Is soil and plant scientist a high-paying job in Indiana?
Pay here is roughly in line with the national average — $80K locally vs. $79K nationally, a 1% difference.
How does Indiana compare to the national average for soil and plant scientists?
Indiana pays $80K median vs. the U.S. average of $79K — that’s +1%. After adjusting for local cost of living (RPP 91.81), the purchasing-power equivalent is $87K — still ahead of the national median.
How much do soil and plant scientists make in Indiana?
The median is $80,030 a year, that works out to about $38 an hour. But the range is wide: entry-level workers start around $57,000, and experienced soil and plant scientists can clear $154,990. These are BLS numbers, based on employer-reported data, not self-reported surveys.

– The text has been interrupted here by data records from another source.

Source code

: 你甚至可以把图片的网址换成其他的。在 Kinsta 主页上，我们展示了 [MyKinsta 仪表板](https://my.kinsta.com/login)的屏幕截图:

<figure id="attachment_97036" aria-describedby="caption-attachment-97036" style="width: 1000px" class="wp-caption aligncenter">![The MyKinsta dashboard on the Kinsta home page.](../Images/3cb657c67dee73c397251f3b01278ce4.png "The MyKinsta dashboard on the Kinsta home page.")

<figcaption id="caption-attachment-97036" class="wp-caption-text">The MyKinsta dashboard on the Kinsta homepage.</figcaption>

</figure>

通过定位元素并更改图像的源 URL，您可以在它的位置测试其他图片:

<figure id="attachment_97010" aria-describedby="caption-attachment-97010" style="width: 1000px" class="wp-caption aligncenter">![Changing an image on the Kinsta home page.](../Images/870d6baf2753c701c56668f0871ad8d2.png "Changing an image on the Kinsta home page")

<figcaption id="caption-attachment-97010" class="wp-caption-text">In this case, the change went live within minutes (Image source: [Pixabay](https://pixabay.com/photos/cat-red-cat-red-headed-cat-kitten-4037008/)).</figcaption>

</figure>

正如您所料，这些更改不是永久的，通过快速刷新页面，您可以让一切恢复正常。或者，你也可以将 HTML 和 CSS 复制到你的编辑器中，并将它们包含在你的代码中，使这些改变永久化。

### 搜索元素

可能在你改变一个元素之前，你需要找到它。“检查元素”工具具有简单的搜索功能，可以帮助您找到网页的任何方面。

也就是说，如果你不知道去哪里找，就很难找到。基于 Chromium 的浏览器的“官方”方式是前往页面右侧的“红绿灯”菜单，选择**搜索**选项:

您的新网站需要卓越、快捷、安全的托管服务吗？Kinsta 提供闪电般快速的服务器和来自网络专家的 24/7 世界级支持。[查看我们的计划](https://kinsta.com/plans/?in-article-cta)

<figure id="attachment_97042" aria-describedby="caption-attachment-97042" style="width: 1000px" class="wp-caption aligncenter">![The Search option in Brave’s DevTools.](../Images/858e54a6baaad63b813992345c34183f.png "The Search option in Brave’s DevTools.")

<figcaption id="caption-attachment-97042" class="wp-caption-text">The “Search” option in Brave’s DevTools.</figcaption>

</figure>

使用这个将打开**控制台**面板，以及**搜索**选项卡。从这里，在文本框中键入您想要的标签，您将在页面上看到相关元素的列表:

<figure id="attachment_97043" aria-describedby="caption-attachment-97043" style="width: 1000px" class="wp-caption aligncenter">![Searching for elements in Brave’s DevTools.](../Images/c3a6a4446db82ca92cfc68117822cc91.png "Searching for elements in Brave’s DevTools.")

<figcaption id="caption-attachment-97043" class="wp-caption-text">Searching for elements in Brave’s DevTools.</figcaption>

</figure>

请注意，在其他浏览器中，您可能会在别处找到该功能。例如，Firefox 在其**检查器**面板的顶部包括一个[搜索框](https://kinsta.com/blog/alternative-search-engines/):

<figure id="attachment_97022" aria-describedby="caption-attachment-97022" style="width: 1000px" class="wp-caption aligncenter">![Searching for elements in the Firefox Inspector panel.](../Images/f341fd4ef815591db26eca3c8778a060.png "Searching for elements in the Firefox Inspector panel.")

Is $80K enough to live in Indiana?
On that salary, you'd take home roughly $5,187/month after taxes. A 2-bedroom here rents for about $1,144/month, which eats 22.1% of your paycheck. That's under the 30% guideline most financial planners use, so the numbers work.
How far does a soil and plant scientists salary go in Indiana?
Indiana has a Regional Price Parity of 91.81 (100 is the national average). That's below average, your money stretches further here than the raw salary number suggests. After cost-of-living adjustment, the median soil and plant scientists salary is worth about $87,169 in national-average purchasing power.
Where do soil and plant scientists get paid the most?
The table above ranks every state by median pay for this role. Keep in mind that the highest-paying states tend to have the highest costs of living, so the top salary doesn't always mean the most money in your pocket.